ЗАДАНИЕ 1:
Что рассказчик получал по утрам, судя по тексту о тюремном заключении?
ЗАДАНИЕ 2:
Напишите продолжение текста о тюремном заключении, начиная сразу после его последнего предложения.
+++ ИСХОДНЫЙ ТЕКСТ +++
Утром я получал кружку чая и четверть фунта хлеба. На обед - суп с каплями жира на поверхности и еще кусок черного хлеба. Эта мизерная порция была все же больше того, что обитатели Москвы получали по продовольственной карточке в 1918 году. Ежедневно мне разрешалась 20-ти минутная прогулка в маленьком тюремном дворе.
Чтобы сравнить мои переживания арестанта, я взял из тюремной библиотеки записки Шлиссельбургского узника. Его безнадежность и духовная депрессия еще больше угнетали меня и я не мог окончить чтение. Так же как и он, я нашел, что звук запираемого замка двери камеры усиливал сознание моей беспомощности переходящей в отчаяние. Периодические наблюдения тюремщика в "глазок" - были как бы издевательством.
Ночью сны были исключительно о свободе или о картинах объедения. Казавшаяся раньше нереальной, поговорка: "От тюрьмы и от сумы не отказывайся", подтверждалась фактом.
Ночью сосед за стеной отстукивал какую-то систему ударов с перерывами. Хотя я и учил Телеграфное Дело в Военно-Инженерной Школе, но азбука Морзе в голове не удержалась. Не поняв ничего из выстукивания соседа, я стукнул три раза только для того, чтобы передать ему, что моя камера обитаема живым человеком. Убедившись в моем незнании тюремного "Телеграфного Дела", он больше не стучал.
Иногда я чувствовал себя затерявшимся в мире, забытым всеми, подобно "ликвидированному" в небытие. Тогда я писал письма Нине с просьбой не забывать обо мне; а Начальнику тюрьмы о моем незаслуженном наказании, прилагая все доказательства об абсолютной моей невиновности перед страной и ее настоящей властью. Но ответа на мои письма не получал.
Через три месяца, с начала моего заключения я получил первое письмо от Нины, в котором она сообщала, что генерал Каледин застрелился, белое восстание на юге России подавлено большевиками и, в связи с объявленной Правительством амнистией, меня вскоре освободят из тюрьмы. В тот день я громко разговаривал сам с собой, уверяя себя, что теперь все мои несчастья пришли к концу и что моя камера вовсе не такая уж удручающая, как казалось раньше. Вскоре меня выпустили на волю...
Радость освобожденного узника неописуема! Это ласка улыбающейся судьбы. Она сильнее даже материнской ласки, уже по своей жгучей неожиданности, в то время как ласка матери принимается, как что-то должное, постоянное, будничное.
+++ ИСХОДНЫЕ МАТЕРИАЛЫ +++
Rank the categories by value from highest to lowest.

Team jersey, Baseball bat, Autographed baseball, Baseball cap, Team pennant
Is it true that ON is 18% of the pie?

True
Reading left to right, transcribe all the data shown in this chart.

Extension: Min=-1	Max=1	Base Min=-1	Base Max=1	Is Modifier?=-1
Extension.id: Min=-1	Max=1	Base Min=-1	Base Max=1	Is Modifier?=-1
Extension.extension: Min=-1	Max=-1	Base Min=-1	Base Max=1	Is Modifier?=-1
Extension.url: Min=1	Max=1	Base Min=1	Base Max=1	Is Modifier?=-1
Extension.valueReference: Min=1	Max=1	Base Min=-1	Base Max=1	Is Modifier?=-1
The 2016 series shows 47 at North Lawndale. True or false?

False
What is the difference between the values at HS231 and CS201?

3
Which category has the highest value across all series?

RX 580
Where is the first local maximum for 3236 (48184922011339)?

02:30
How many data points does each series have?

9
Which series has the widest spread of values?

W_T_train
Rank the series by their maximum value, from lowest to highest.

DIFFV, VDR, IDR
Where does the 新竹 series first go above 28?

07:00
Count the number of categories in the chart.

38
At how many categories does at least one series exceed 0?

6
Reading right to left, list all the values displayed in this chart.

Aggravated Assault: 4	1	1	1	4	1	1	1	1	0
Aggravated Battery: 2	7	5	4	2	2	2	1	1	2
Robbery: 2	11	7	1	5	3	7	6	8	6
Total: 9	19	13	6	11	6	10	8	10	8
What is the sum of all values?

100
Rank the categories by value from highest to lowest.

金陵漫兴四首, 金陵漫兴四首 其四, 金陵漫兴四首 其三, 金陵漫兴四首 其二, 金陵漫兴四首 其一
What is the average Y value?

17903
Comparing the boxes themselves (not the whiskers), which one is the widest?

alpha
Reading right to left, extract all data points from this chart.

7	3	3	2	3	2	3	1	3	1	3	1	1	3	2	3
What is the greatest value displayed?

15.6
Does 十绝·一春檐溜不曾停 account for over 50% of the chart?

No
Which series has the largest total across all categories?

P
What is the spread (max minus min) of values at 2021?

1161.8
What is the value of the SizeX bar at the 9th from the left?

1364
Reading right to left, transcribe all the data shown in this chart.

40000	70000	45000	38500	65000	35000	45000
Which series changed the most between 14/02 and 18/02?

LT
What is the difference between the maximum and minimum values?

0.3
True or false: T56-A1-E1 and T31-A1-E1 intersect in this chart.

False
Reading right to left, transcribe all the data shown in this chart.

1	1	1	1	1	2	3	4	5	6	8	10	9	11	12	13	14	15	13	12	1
+++
МЕСТО ДЛЯ ОТВЕТА 1:
Кружку чая и четверть фунта хлеба.

МЕСТО ДЛЯ ОТВЕТА 2:
Наконец... вон из тюрьмы... на слабых ногах... сквозь калитку высоких железных ворот, прямо на улицу. Никто меня не встретил. По дороге к трамвайной остановке, с легким головокружением и жмурясь от солнечного света, иду и удивляюсь тому, что никто на меня не обращает внимания, хотя я уверен что выгляжу, как тяжело больной, почувствовавший внезапное облегчение.
Чтобы получить назад свое удостоверение личности, мне пришлось явиться в Московский Городской Совет. В большой пустой комнате, за единственным столом, сидел черноусый бледнолицый мужчина средних лет. Возвращая мне мои документы он, как бы между прочим, сказал:
- В Советской армии нехватка офицеров Инженерных войск. Если Вы хотите, то двери открыты.
"Дай ему в морду так, чтобы он сплюнул с кровью половину его зубов. Потом начинай допрос", - промелькнуло у меня в уме ходячее наставление для блюстителей Государственной безопасности. Черноусый также поспешно и, даже с тенью некоторого смущения, "сыграл отбой" своему предложению, очевидно угадывая мой ответ. Я промямлил о необходимости лечения моего недомогания, вызванного длительным заключением.
- Да, да, конечно, поправляйтесь! - были его последние слова.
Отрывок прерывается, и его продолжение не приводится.